What all this amounts to is that the plaintiff is alleging a fraud against the company. This fraud would of necessity have had to be complex and involving other parties. It is natural that the plaintiff would be concerned about the matter, because inspite of the fact that from a legal standpoint the loss, if any, is a loss to the company and not to any individual shareholder, the plaintiff as he sees it has been done out of assets which he believed would secure his retirement. The loss therefore feels very personal to the plaintiff and he wants to do something about it, even at this late stage.
No matter how much sympathy the court may feel for the plaintiff in the predicament in which he now finds himself, the law on the point at issue on this motion is beyond any dispute. While there is ample authority that the court should exercise sparingly and with great caution its power to strike out a claim or to stay a claim indefinitely on the basis that it discloses no reasonable cause of action, there are times when it must, as in this case, where even if every fact is proven, the law clearly prevents the court from making any award or finding in favour of the plaintiff.

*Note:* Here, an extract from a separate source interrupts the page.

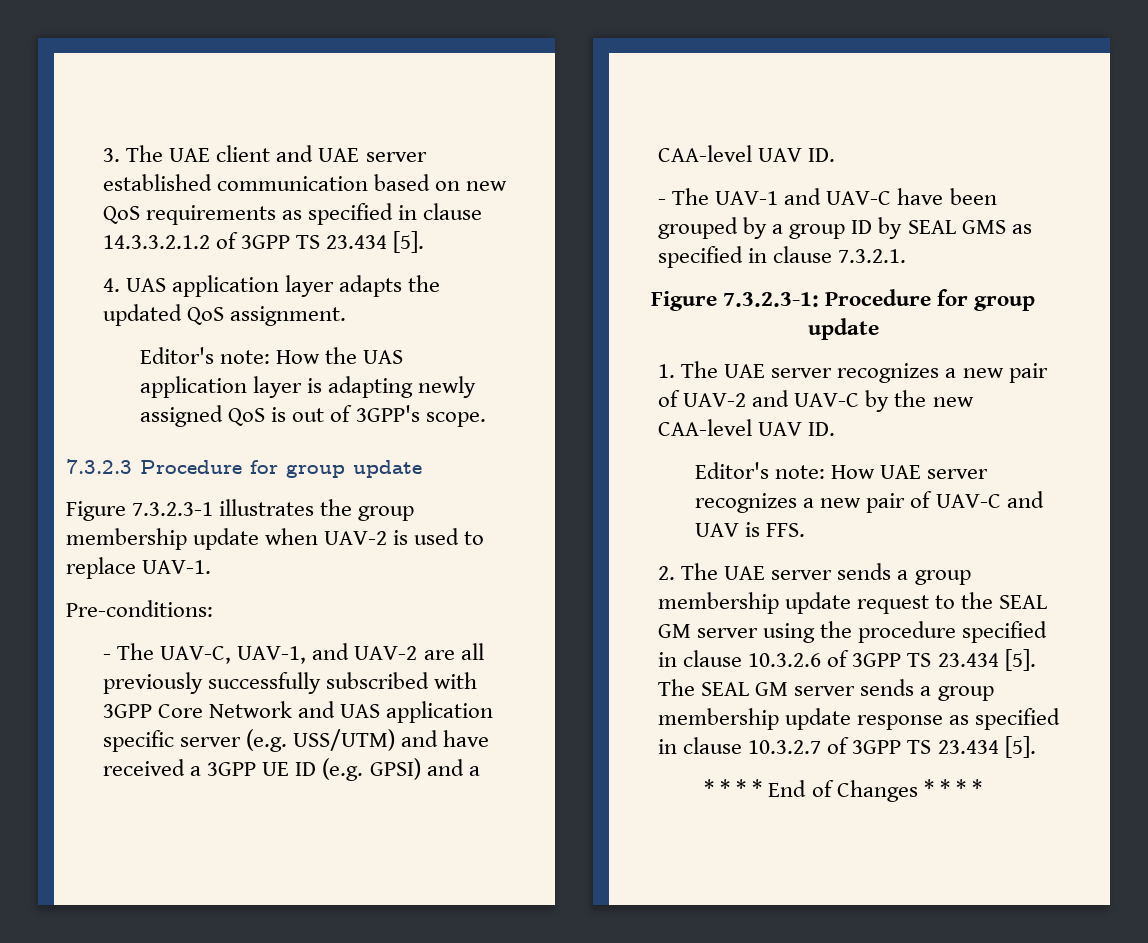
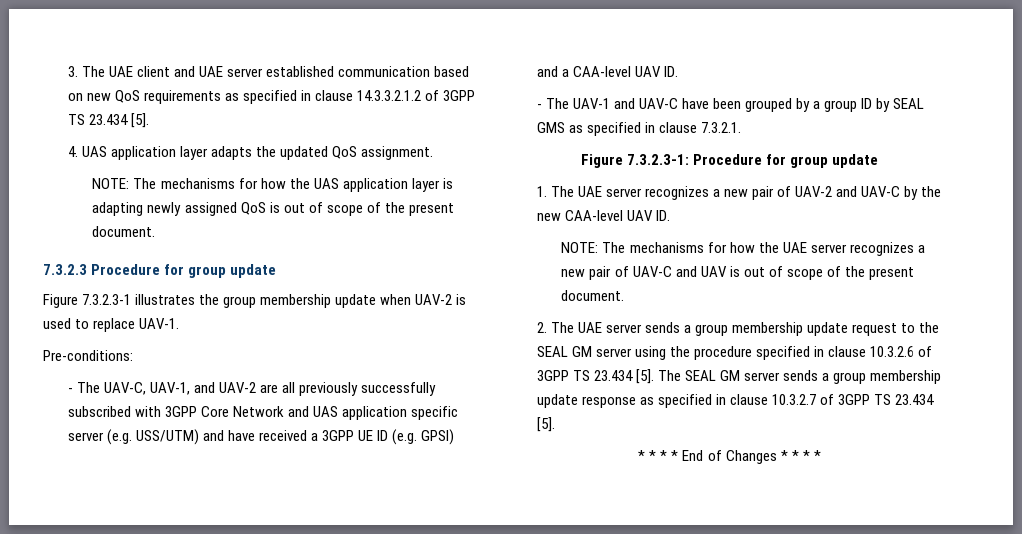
[140,347,321,364] Editor's note: How -> [92,178,286,189] NOTE: The mechanisms for how
[355,405,486,427] 3GPP's scope. -> [326,202,454,216] [92,226,156,237] scope of the present document.
[695,462,876,479] Editor's note: How -> [561,242,779,253] NOTE: The mechanisms for how the
[766,523,806,537] FFS. -> [743,266,914,280] [561,290,625,301] out of scope of the present document.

The plaintiff as shareholder has no claim in respect of the loss, if any, to the company, and that is an end of the matter. The plaintiff's investigations will have to take another form.
I do not regard the plaintiff's claim as frivolous or vexatious, or even an abuse of process in any culpable sense of that word, and I will therefore not make the order in terms of paragraphs 2. Neither will I make the order as sought in paragraph 1 of the Notice of Motion, lest there remain within the Statement of Claim some headings of claim which can be made by the plaintiff personally against the defendant, and which do not involve the assertion of rights that belong to the company.
I will therefore make the order sought in paragraph 3 of the Notice of Motion dated 28th July 2003 striking out so much of the plaintiff's Statement of Claim delivered the 15th October 2002 as asserts rights on behalf of Springmound (Holdings) Limited.